Oito mandados de busca e apreensão foram cumpridos em endereços ligados aos investigados, com autorização do ministro Alexandre de Moraes, do Supremo Tribunal Federal (STF). A ação é um desdobramento da Operação Pedágio, de 2019, quando a PF já havia apreendido carros de luxo e dinheiro vivo. Agora, os crimes sob mira são organização criminosa, corrupção e fraude a licitações.
Gurgel é suspeito de ter usado sua influência política para direcionar licitações de serviços de manutenção da BR-156 e para indicar nomes para cargos estratégicos na Superintendência do Departamento Nacional de Infraestrutura e Transportes (Dnit) no estado.

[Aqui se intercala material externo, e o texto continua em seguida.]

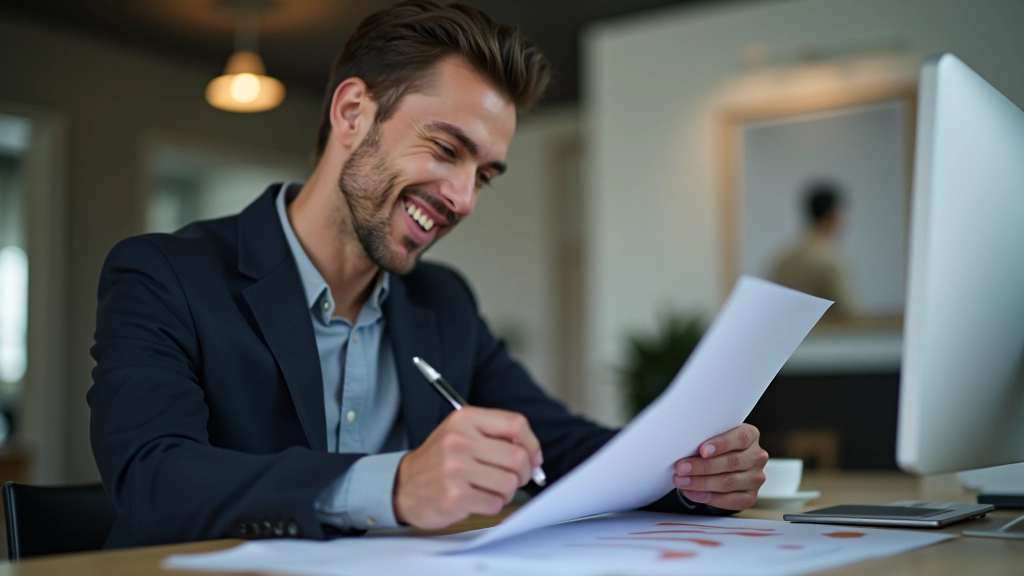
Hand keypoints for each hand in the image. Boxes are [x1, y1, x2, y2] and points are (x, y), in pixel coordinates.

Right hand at [393, 406, 543, 528]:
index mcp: (465, 419)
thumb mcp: (462, 433)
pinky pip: (494, 503)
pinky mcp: (454, 496)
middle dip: (523, 473)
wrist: (402, 486)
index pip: (516, 424)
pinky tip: (476, 499)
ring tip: (489, 489)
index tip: (533, 458)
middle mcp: (459, 440)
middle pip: (518, 457)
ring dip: (506, 492)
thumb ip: (496, 435)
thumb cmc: (440, 460)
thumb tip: (533, 455)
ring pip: (510, 483)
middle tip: (513, 478)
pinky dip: (491, 505)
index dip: (532, 444)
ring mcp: (455, 469)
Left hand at [672, 423, 767, 510]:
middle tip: (681, 468)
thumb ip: (706, 438)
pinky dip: (706, 497)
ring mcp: (755, 478)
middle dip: (703, 466)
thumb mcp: (714, 436)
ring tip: (682, 481)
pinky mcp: (750, 497)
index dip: (721, 444)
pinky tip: (692, 492)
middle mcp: (756, 457)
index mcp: (751, 435)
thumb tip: (684, 447)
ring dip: (701, 483)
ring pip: (728, 482)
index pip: (740, 438)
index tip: (702, 450)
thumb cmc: (716, 447)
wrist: (724, 466)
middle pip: (732, 462)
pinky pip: (728, 500)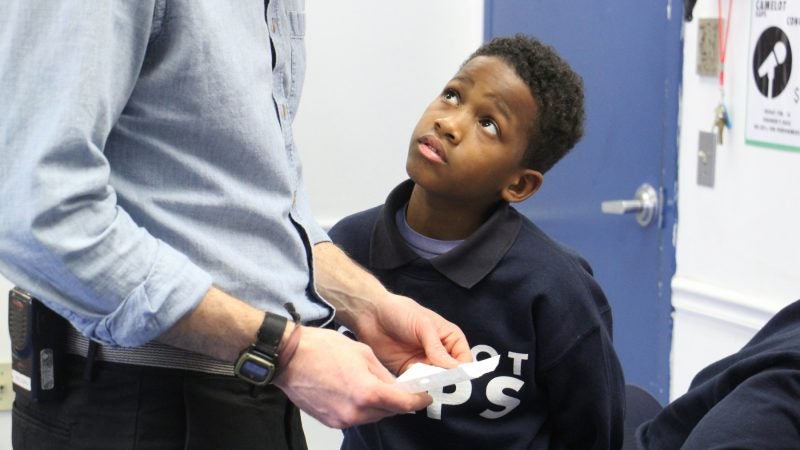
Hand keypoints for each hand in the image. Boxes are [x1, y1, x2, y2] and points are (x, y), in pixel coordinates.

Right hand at [273, 325, 431, 428]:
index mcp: (367, 392)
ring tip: (371, 385)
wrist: (288, 358)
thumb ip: (383, 374)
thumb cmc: (321, 349)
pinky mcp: (331, 422)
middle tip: (400, 387)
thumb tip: (395, 386)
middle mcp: (356, 412)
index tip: (425, 397)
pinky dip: (360, 407)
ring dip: (377, 404)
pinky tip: (354, 390)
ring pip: (372, 416)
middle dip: (397, 401)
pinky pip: (355, 417)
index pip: (404, 404)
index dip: (418, 400)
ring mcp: (342, 419)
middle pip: (388, 412)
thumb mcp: (363, 353)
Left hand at [352, 292, 472, 374]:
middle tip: (433, 377)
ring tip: (418, 377)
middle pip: (449, 374)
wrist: (371, 314)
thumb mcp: (423, 325)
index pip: (464, 359)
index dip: (461, 369)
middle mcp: (439, 352)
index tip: (452, 375)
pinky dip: (414, 386)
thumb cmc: (400, 311)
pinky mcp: (407, 371)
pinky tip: (408, 382)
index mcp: (449, 338)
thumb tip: (453, 367)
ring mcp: (423, 363)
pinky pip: (416, 384)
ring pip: (433, 381)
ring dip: (428, 382)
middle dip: (443, 378)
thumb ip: (437, 347)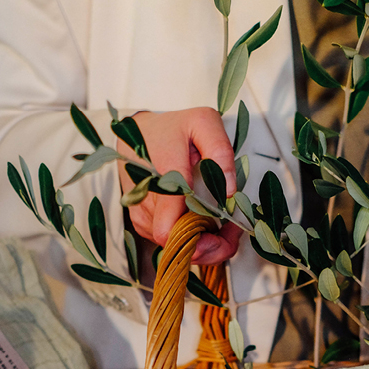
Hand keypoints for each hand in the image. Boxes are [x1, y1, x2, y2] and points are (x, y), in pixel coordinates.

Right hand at [117, 108, 240, 263]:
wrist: (136, 133)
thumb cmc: (172, 129)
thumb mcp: (203, 122)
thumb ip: (219, 149)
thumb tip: (229, 190)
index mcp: (163, 179)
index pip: (170, 231)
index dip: (204, 243)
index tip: (229, 230)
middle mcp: (147, 203)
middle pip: (178, 245)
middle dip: (211, 245)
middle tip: (231, 229)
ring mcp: (142, 216)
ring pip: (176, 246)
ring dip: (202, 240)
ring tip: (218, 219)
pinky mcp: (142, 223)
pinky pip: (170, 241)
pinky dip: (189, 237)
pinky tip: (200, 219)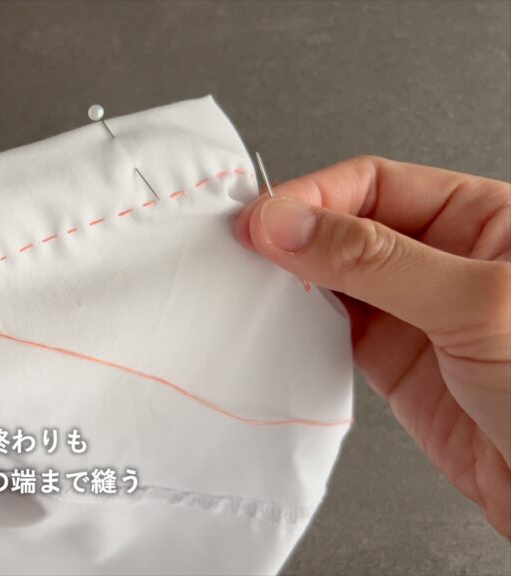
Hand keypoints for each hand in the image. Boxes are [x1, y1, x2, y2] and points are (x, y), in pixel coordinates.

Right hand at [234, 156, 510, 536]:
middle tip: (245, 251)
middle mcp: (446, 259)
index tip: (264, 220)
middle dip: (294, 235)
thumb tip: (291, 224)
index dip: (314, 197)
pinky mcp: (394, 362)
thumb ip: (376, 259)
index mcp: (484, 219)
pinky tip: (281, 326)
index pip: (376, 184)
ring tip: (253, 286)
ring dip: (291, 281)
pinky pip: (331, 330)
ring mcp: (416, 312)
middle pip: (347, 226)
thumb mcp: (475, 305)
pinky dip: (299, 327)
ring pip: (333, 278)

A investigação ganhou um reforço de peso com a homologação do acordo de delação premiada do prefeito de Tartarugalzinho, Bruno Mineiro, que topou. Segundo a PF, ele firmou acordo e entregou detalhes do esquema, que teria começado ainda em 2015. As informações indicam que servidores públicos exigiam de 3% a 5% do valor das faturas para liberar pagamentos a empresas contratadas, além de uma taxa extra para “atestar” a regularidade das obras sem qualquer fiscalização de verdade.
Vinícius é aliado político do prefeito de Macapá, Dr. Furlan, e foi responsável pela indicação de sua companheira, a ex-deputada Luciana Gurgel, para assumir a Secretaria Municipal de Assistência Social da capital.